Ao chegar, viu a casa Hu apinhada de gente, mas ninguém se atrevia a cruzar o rio, preferindo assistir de longe. Tinham medo de também desaparecerem.

Liubaí, sem receios, atravessou e viu que ninguém começava a busca de fato; todos estavam em pequenos grupos, à espera de alguém.

Logo entendeu: esperavam o novo caminhante entre mundos... Zhang Cang, o Meio-Imortal Zhang.

Diziam que suas adivinhações eram certeiras; diante do mistério na família Hu, se nem o Velho Mar resolvia, só restava tentar Zhang Cang — era o último recurso.

O Velho Mar estava agachado à beira do rio, fumando o cachimbo, olhos vermelhos. Liubaí aproximou-se, ele virou-se e perguntou:

— E então?

Liubaí balançou a cabeça.

O Velho Mar tornou a olhar para a água, tragou forte e xingou baixinho.

Liubaí, de olhos atentos, perguntou:

— Mestre Mar, acha que foi o Zhang Cang quem fez isso?

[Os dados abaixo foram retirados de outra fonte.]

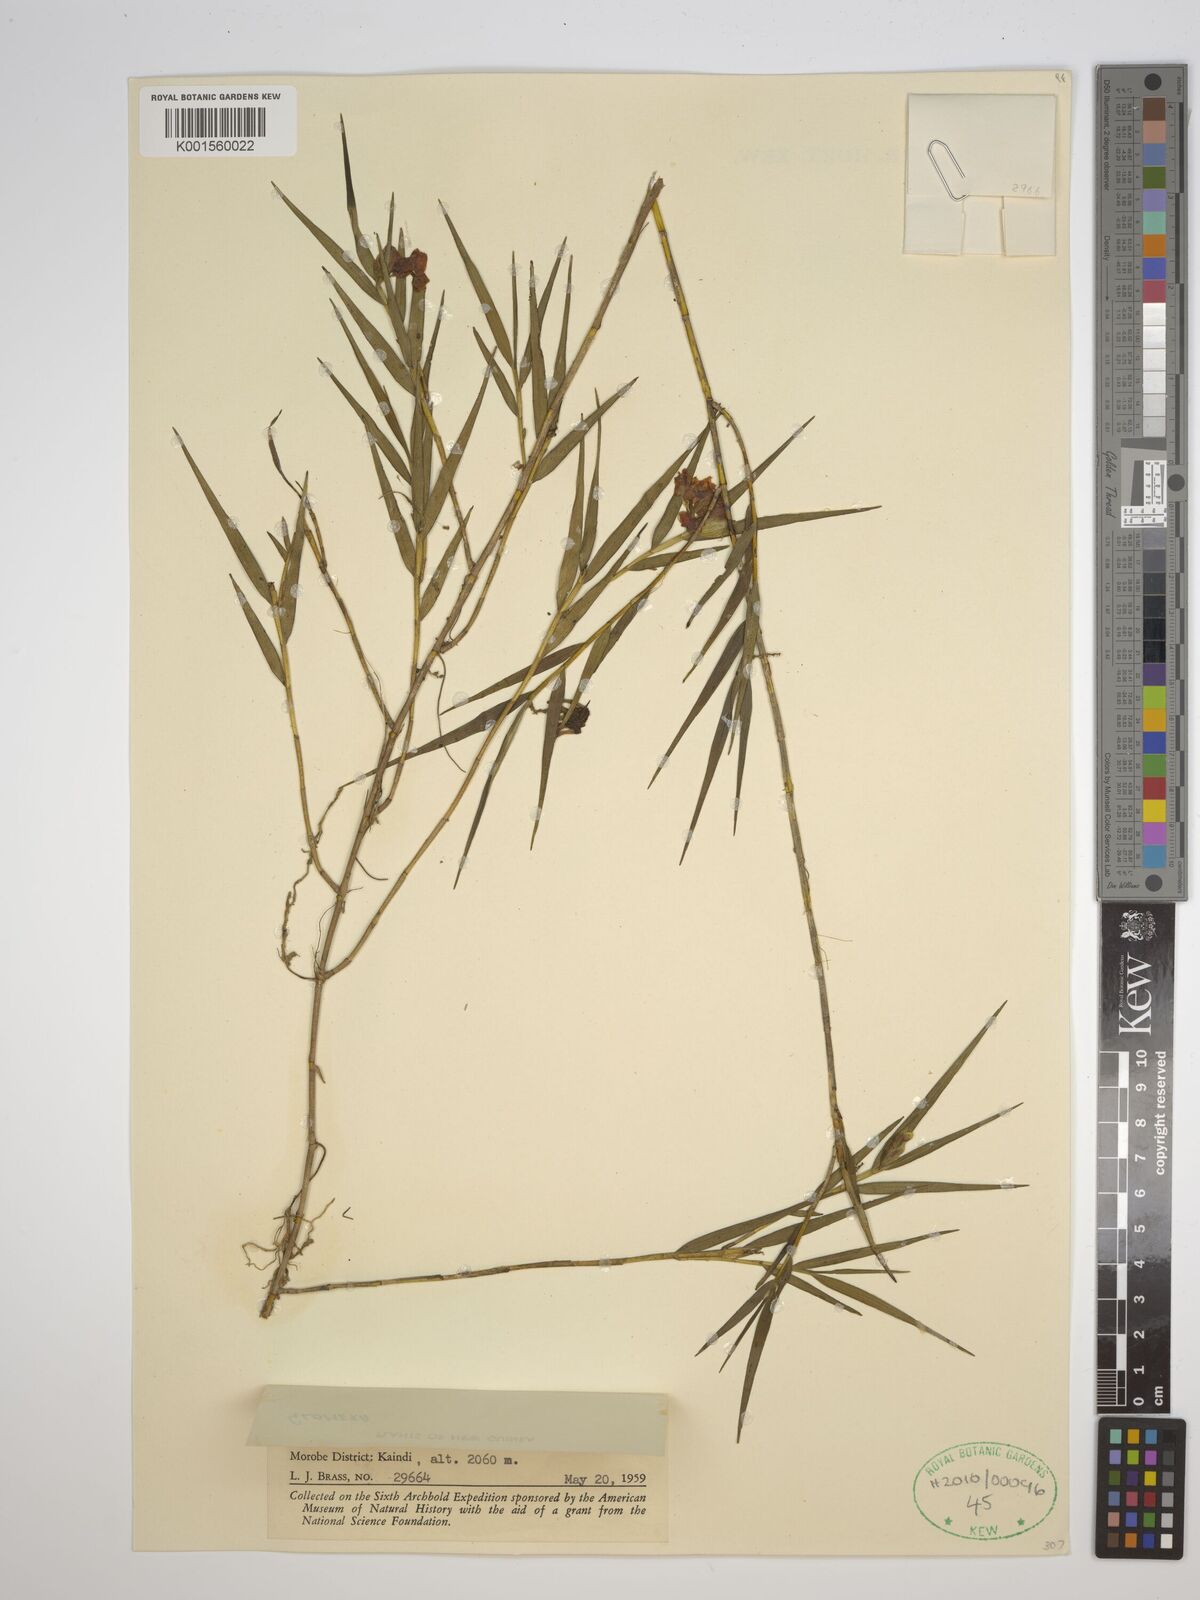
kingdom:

Afinal, um caminhante entre mundos de fora, ao chegar, sempre tenta se firmar. Mas sem habilidades, nenhum aldeão acredita; e sem a confiança do povo, não conquista espaço.

— Você é esperto, garoto!

O Velho Mar bateu o cachimbo na sola do sapato e levantou-se de um salto, pois, do outro lado, o povo começava a gritar:

— O Meio-Imortal Zhang chegou!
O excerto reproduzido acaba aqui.